What the Apple Intelligence delay means for UK iPhone buyers
The first practical implication is the marketing literacy lesson. When Tim Cook stands on stage at WWDC 2026 on 8 June and demonstrates anything labelled “coming later this year”, that timing language now carries a known multiplier of two to never. Apple has paid £200 (about $250)m in the US to settle the consequences. UK buyers should treat any keynote claim with no firm shipping date as marketing, not engineering. The hardware in front of you on launch day is what you bought; the software bullet points are aspirations. That logic frames the entire iPhone 18 decision in autumn 2026 – and the iPhone 18 Pro leaks suggest Apple is preparing another AI-heavy launch.
The second implication is competitive. Google has been deliberate about closing the gap. Gemini Nano on Pixel 10 already reads on-screen context, summarises notifications, and acts on third-party app data in ways the Apple Intelligence keynote promised but did not deliver. Samsung Galaxy AI does similar work through a different stack.

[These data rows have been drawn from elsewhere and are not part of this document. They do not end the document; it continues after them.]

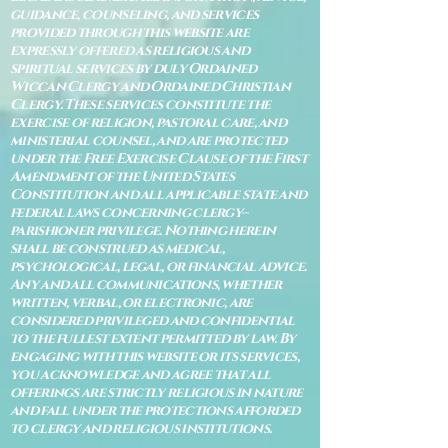
guidance, counseling, and services
provided through this website are
expressly offered as religious and
spiritual services by duly Ordained
Wiccan Clergy and Ordained Christian
Clergy. These services constitute the
exercise of religion, pastoral care, and
ministerial counsel, and are protected
under the Free Exercise Clause of the First
Amendment of the United States
Constitution and all applicable state and
federal laws concerning clergy–
parishioner privilege. Nothing herein
shall be construed as medical,
psychological, legal, or financial advice.
Any and all communications, whether
written, verbal, or electronic, are
considered privileged and confidential
to the fullest extent permitted by law. By
engaging with this website or its services,
you acknowledge and agree that all
offerings are strictly religious in nature
and fall under the protections afforded
to clergy and religious institutions.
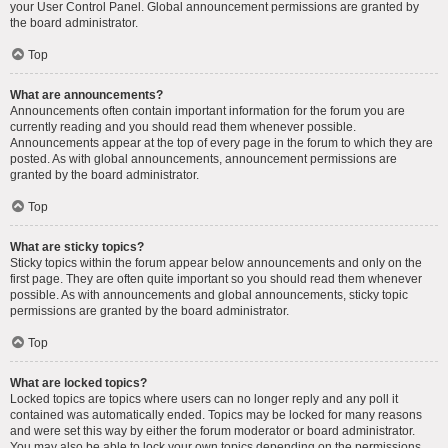
your User Control Panel. Global announcement permissions are granted by
the board administrator.
Top
What are announcements?
Announcements often contain important information for the forum you are
currently reading and you should read them whenever possible.
Announcements appear at the top of every page in the forum to which they are
posted. As with global announcements, announcement permissions are
granted by the board administrator.
Top
What are sticky topics?
Sticky topics within the forum appear below announcements and only on the
first page. They are often quite important so you should read them whenever
possible. As with announcements and global announcements, sticky topic
permissions are granted by the board administrator.
Top
What are locked topics?
Locked topics are topics where users can no longer reply and any poll it
contained was automatically ended. Topics may be locked for many reasons
and were set this way by either the forum moderator or board administrator.
You may also be able to lock your own topics depending on the permissions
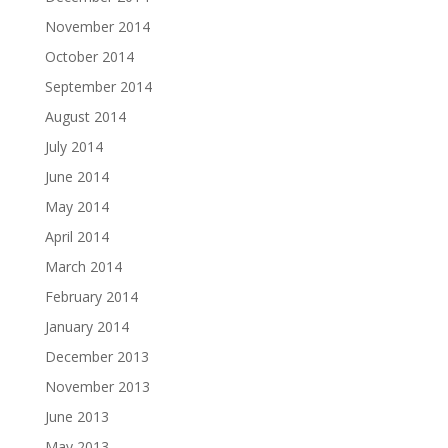
November 2014
October 2014
September 2014
August 2014
July 2014
June 2014
May 2014
April 2014
March 2014
February 2014
January 2014
December 2013
November 2013
June 2013
May 2013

The Apple Intelligence delay has turned what was supposed to be Apple’s defensible AI lead into a parity story at best, and on Siri specifically into a gap. UK buyers debating whether to switch should read our iPhone-to-Android switch guide; the Apple Intelligence delay is now a genuine argument for the switch rather than a hypothetical one.
The third implication is regulatory. UK consumer-protection rules under the Digital Markets, Competition and Consumers Act 2024 have a lower bar than the US class-action standard. The Bella Ramsey “More Personal Siri” advertising ran on UK television through late 2024 and the iPhone 16 was sold here on those promises. The fact that no UK action has yet been filed does not mean none is coming, and the Competition and Markets Authority would not need a US-scale claimant pool to act. The Apple Intelligence delay is now a documented, Apple-funded admission that the original advertising overshot what shipped; the next year will tell us whether the CMA notices.
MTW verdict
The Apple Intelligence delay is the most expensive promise Apple has made in years and the lesson runs further than the £200 (about $250)m settlement. Buy iPhones for hardware that ships on day one; treat every “coming later this year” Apple feature as optional. The personal-context Siri Apple sold in June 2024 is still not on UK iPhones in May 2026, and that is the only fact that should guide your iPhone 18 decision.